The spectre of Love Jihad

01-12-2020

Anti-conversion laws are seen across several countries such as Sri Lanka and Algeria and are not limited to a pluralist India. Laws to check religious conversions are not new even in India. Odisha, Madhya Pradesh, Arunachal Pradesh and Tamil Nadu passed laws against forcible conversions in the 90s and early 2000s. However, only recently have the states of Uttarakhand and Himachal Pradesh, incorporated the conversions taking place for marriage in the mandate of their respective laws. Introduction of marriage in the purview of anti-conversion laws is resonant with Hindutva politics and the growing spate of intolerance.
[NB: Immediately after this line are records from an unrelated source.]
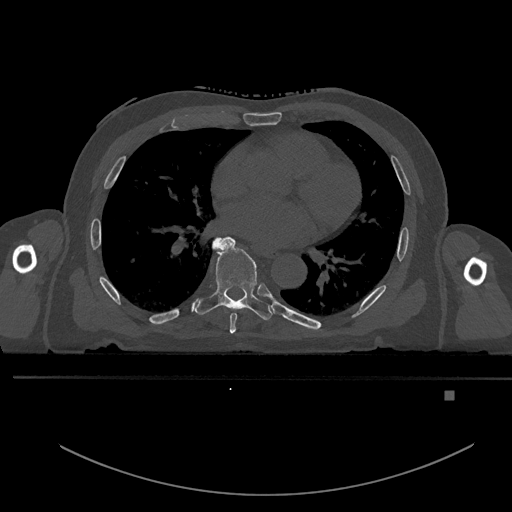
CT including the spine, one axial slice; slice 266 of 969 in the series (ordered by position); bone window (W 1800 / L 400 HU); 0.5 mm slice thickness; 512 × 512 image matrix, field of view 456 × 456 mm. Male patient, age 82 years. From the clinical record (not read from this slice): primary cancer: prostate.
Annotated regions visible in this slice (semi-automatic segmentation, software-assisted and operator-edited):
- T6 vertebra: bounding box <229,312,237,334> (left, top, right, bottom; pixels)
- T7 vertebra: <193,237,272,320>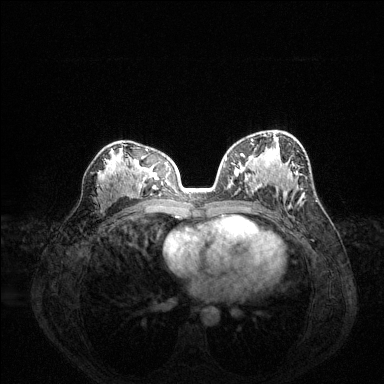
Breast MRI (dynamic contrast-enhanced), one axial slice. Position 81 of 144 along the scan axis. Dynamic contrast-enhanced series, time point 2 of 6 at this slice position (early post-contrast). 1.5 T. TE 1.6 ms, TR 4.6 ms. 384 × 384 image matrix, field of view 360 × 360 mm. Female patient.
Annotated regions visible in this slice (semi-automatically segmented with operator editing):
- enhancing-tissue mask used for the functional tumour volume (all voxels passing the contrast-enhancement thresholds inside the analysis volume; usually the tumour): box from (x=225, y=139) to (x=255, y=161) px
The prohibition of unlawful conversion through an ordinance introduced by the UP government seeks to check religious conversions. The ordinance proposes punitive provisions for organisations and individuals, coercing conversions with the lure marriage or some other form of deceit. Individuals entering into inter-faith marriages will face the scrutiny of the district magistrate, to prove the element of consent in the act of conversion. The ordinance invalidates marriages solemnised solely with the aim for conversion and makes the act of forced conversion a non-bailable offence. The bill applies to all religions.

A glaring problem with this new narrative about love marriages is that on one hand, it seems to be replacing the citizenship debate that was the election plank last year. On the other hand, this law against love marriages is assuming that women are gullible and do not have a mind of their own. In a stage of the country’s development where the argument has always been to empower women and encourage them to make difficult decisions on career growth, late marriages or even family planning. Ots bringing back a patriarchal mindset that believes that it’s the men who must decide for their siblings.

The prevailing communally polarising climate and the clamour against alleged ‘Love Jihad’ has made the inclusion of marriage in an anti-conversion law a subject of debate and controversy. Given the lack of official numbers on love jihad cases, the urgent commissioning of such a law by way of an ordinance during a raging pandemic is worrying. Moreover, a special probe launched by the UP Police to investigate alleged accusations of forced conversions of Hindu women, revealed that most inter-faith romance cases were consensual.